* _TASK TO CARRY OUT_
Each entry has to be given again in its exact wording, and no picture may appear in the result.

* _GIVEN DATA_
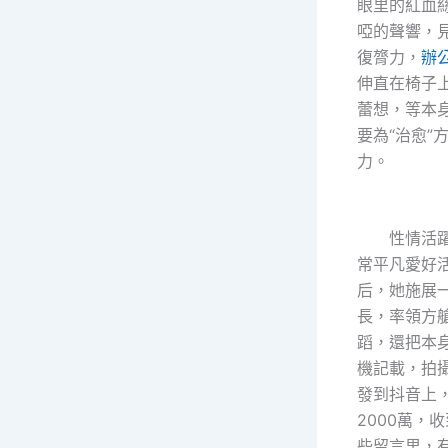
眼里的紅血絲
啞的聲響，見
復膂力，
辦
伸直在椅子
蕾想，等本
要為“治愈”
力。
性情活躍
常平凡愛好
后，她施展
長，率領方
蹈，還把本
機記載，拍攝
發到抖音上
2000萬，
些留言里，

* _EXERCISE ANSWER_
眼里的紅血絲
啞的聲響，見
復膂力，
辦
伸直在椅子
蕾想，等本
要為“治愈”
力。
性情活躍
常平凡愛好
后，她施展
長，率領方
蹈，還把本
機記載，拍攝
發到抖音上
2000萬，
些留言里，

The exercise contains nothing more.